◆ YOUR OBJECTIVE
Recast the lines of the items below as a numbered list, skipping blank lines and leaving out the pictures.

Chart analysis data
------------------------------------------------------------
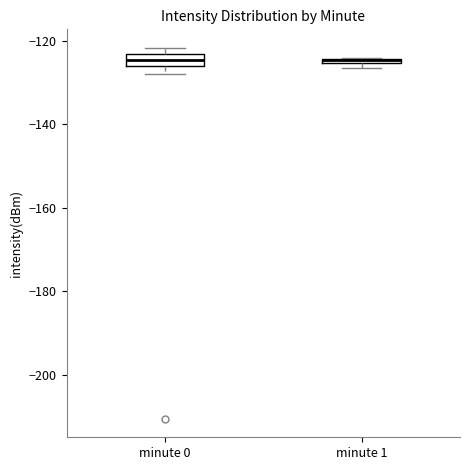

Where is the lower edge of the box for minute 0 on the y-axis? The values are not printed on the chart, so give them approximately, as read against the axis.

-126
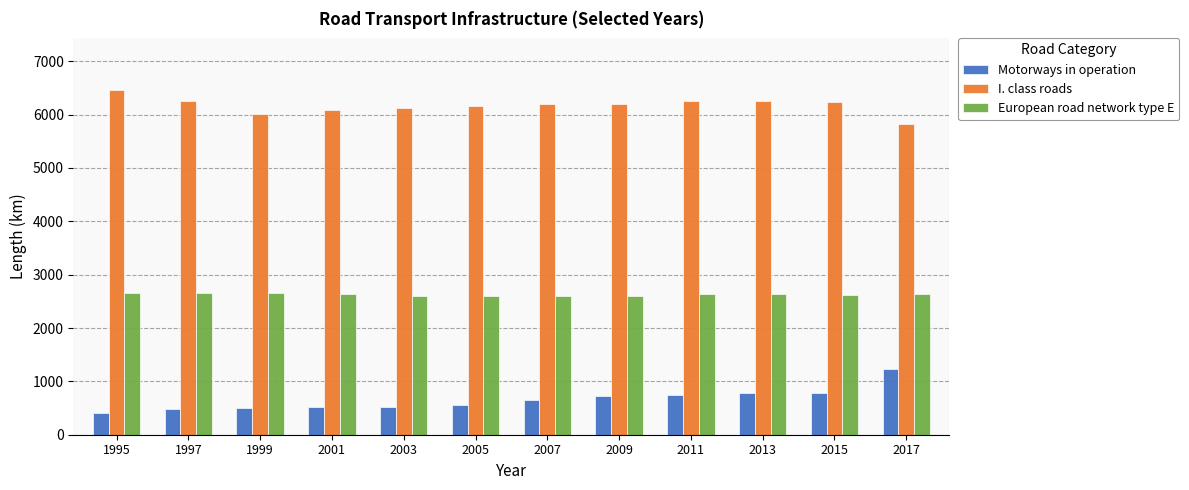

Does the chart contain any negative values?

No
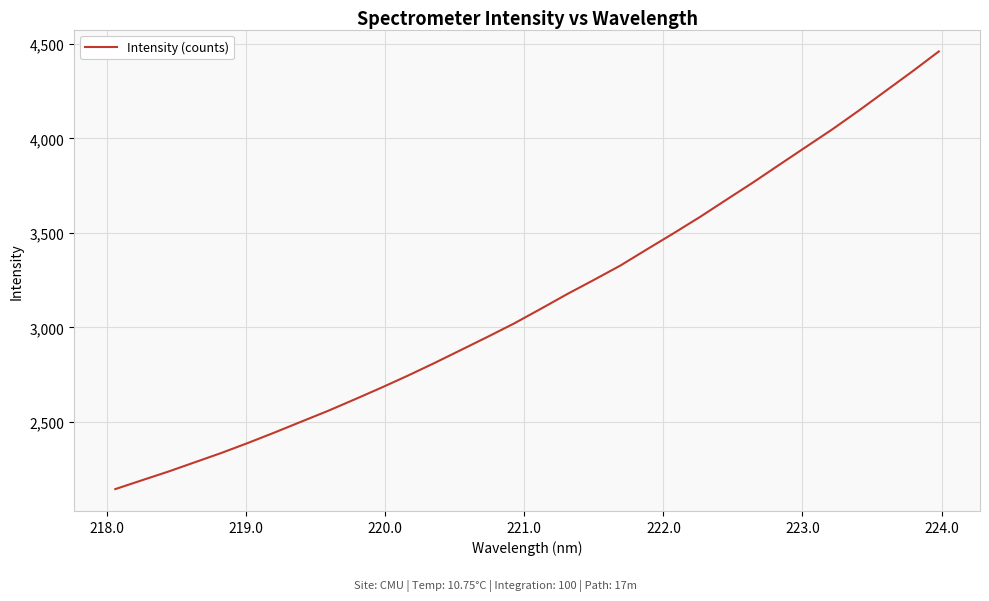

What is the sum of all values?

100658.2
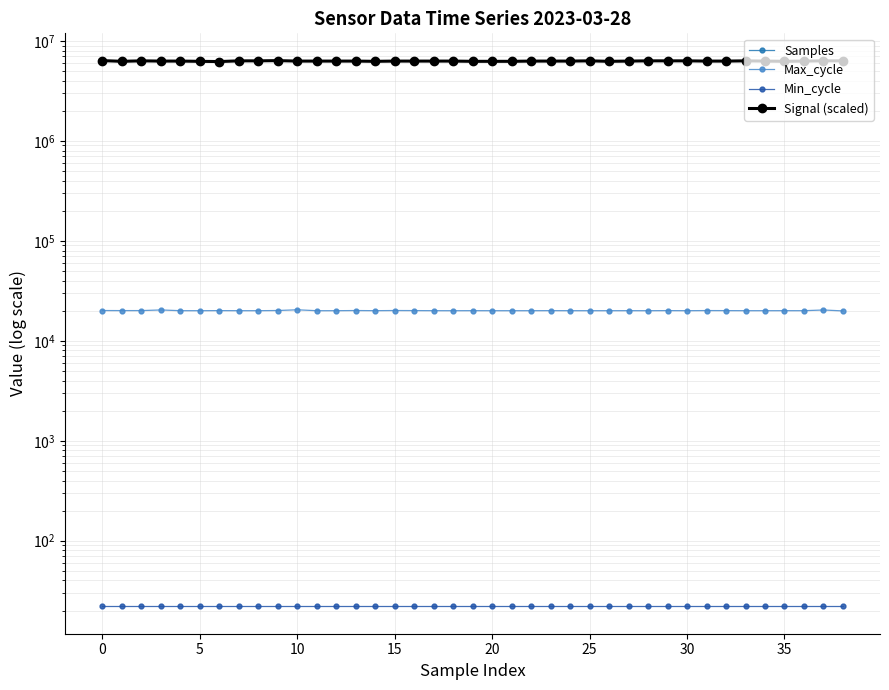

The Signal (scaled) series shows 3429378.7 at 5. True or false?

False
------------------------------------------------------------
◆ RESPONSE FOR THIS EXERCISE
1. Where is the lower edge of the box for minute 0 on the y-axis? The values are not printed on the chart, so give them approximately, as read against the axis.
2. -126
3. Does the chart contain any negative values?
4. No
5. What is the sum of all values?
6. 100658.2
7. The Signal (scaled) series shows 3429378.7 at 5. True or false?
8. False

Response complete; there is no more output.